A política e a democracia já foram processos mais verticalizados quando, entre a massa de eleitores e o poder político, havia uma rede de estruturas intermediárias que mediavam as relações, por meio de filtros que preservavam um mínimo de coerência e senso de propósito na representação política, deixando as portas semifechadas para aventuras insensatas.

No seu auge, essa democracia vertical produziu líderes e governos que salvaram o mundo no século XX e o tornaram o tempo de mais progresso e de maior justiça na longa história dos homens. Foi um sistema que elegeu líderes como Roosevelt, Churchill e De Gaulle. Mesmo entre nós, de 1930 até 1960, tivemos quase todo o tempo Getúlio Vargas e Juscelino, homens de uma estatura muito diferente. Não por acaso, foi o tempo em que o Brasil quase se tornou um país moderno e desenvolvido.

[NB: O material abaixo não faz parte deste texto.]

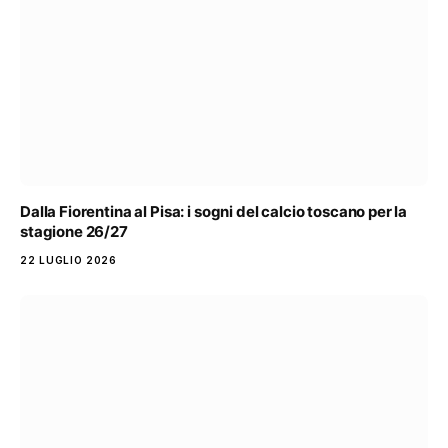
Dalla Fiorentina al Pisa: i sogni del calcio toscano per la
stagione 26/27
22 LUGLIO 2026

Graças a seus próprios êxitos, tornando as pessoas mais ricas, mais educadas e mais ativas, a democracia ocidental moderna transformou-se radicalmente no século XXI, com a ajuda providencial das tecnologias de informação, que inundaram as pessoas de fatos, muitas vezes desconexos, e cujo sentido geral é raramente apreendido. O mundo das fake news, da disseminação instantânea de boatos e do encolhimento da imprensa tradicional na apuração das notícias, criou uma atmosfera política em que é irrelevante ou impossível a discussão das ideias ou a formação de consensos baseados na razão.

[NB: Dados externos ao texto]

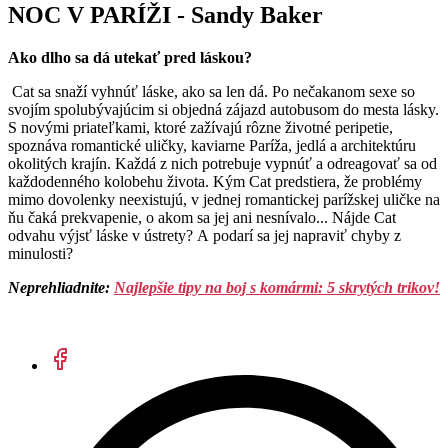
NOC V PARÍŽI -
Sandy Baker
Ako dlho sa dá utekať pred láskou?
Cat sa snaží vyhnúť láske, ako sa len dá. Po nečakanom sexe so
svojím spolubývajúcim si objedná zájazd autobusom do mesta lásky.
S novými priateľkami, ktoré zažívajú rôzne životné peripetie,
spoznáva romantické uličky, kaviarne Paríža, jedlá a architektúru
okolitých krajín. Každá z nich potrebuje vypnúť a odreagovať sa od
každodenného kolobehu života. Kým Cat predstiera, že problémy
mimo dovolenky neexistujú, v jednej romantickej parížskej uličke na
ňu čaká prekvapenie, o akom sa jej ani nesnívalo... Nájde Cat
odvahu výjsť láske v ústrety? A podarí sa jej napraviť chyby z
minulosti?
Neprehliadnite:
Najlepšie tipy na boj s komármi: 5 skrytých trikov!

O voto transformou-se numa arma dentro de um espaço sem regras. O resultado é uma agenda pública que desdenha as grandes questões que dizem respeito ao destino das pessoas, como o crescimento econômico, a desigualdade social, a educação e a criação de oportunidades mais justas para todos, o acesso à cultura e à beleza da arte. A agenda que domina é a que reflete os piores instintos e emoções das pessoas, como o medo, a segregação e o preconceito, o desejo de vingança e o ressentimento. No lugar de discutir o crescimento, o sistema político tem que combater o crime, aumentar as penas, multiplicar o encarceramento, criando um muro de proteção cada vez mais forte para os poucos que sempre foram mais protegidos. Mais tribunais e mais cadeias, grita a voz das ruas iluminadas, que o progresso e a felicidade virão em dobro. Para quem?

Que país sobrará de tudo isso, ainda não sabemos. Essas loucuras passarão, certamente, como tudo passa na história, mas o tempo perdido vai se acumulando e chegará uma hora em que a sociedade poderá estar fora de salvação.

As pessoas de boa vontade, a quem ainda resta um pouco de iluminação e de generosidade, precisam de um papel mais ativo na vida de nosso país. O PT governou o Brasil por 12 anos e seu legado foi um país dividido e uma economia na pior recessão de sua história. Hoje, seu líder volta às ruas para pregar a revolta e a vingança. Seu contrário, o governo, quer que a história volte para trás, de volta a tudo que conseguimos vencer sem sangue nem ódio entre irmãos, e quer impor a todos um código obscurantista na educação, na cultura e nos valores e o ódio à beleza e à inteligência.

Para não fechar os olhos com horror e ainda ter a coragem de imaginar uma nova manhã de luz, não precisamos mais do que lembrarmos de que já vencemos outras tristezas antes e vamos vencer esta também!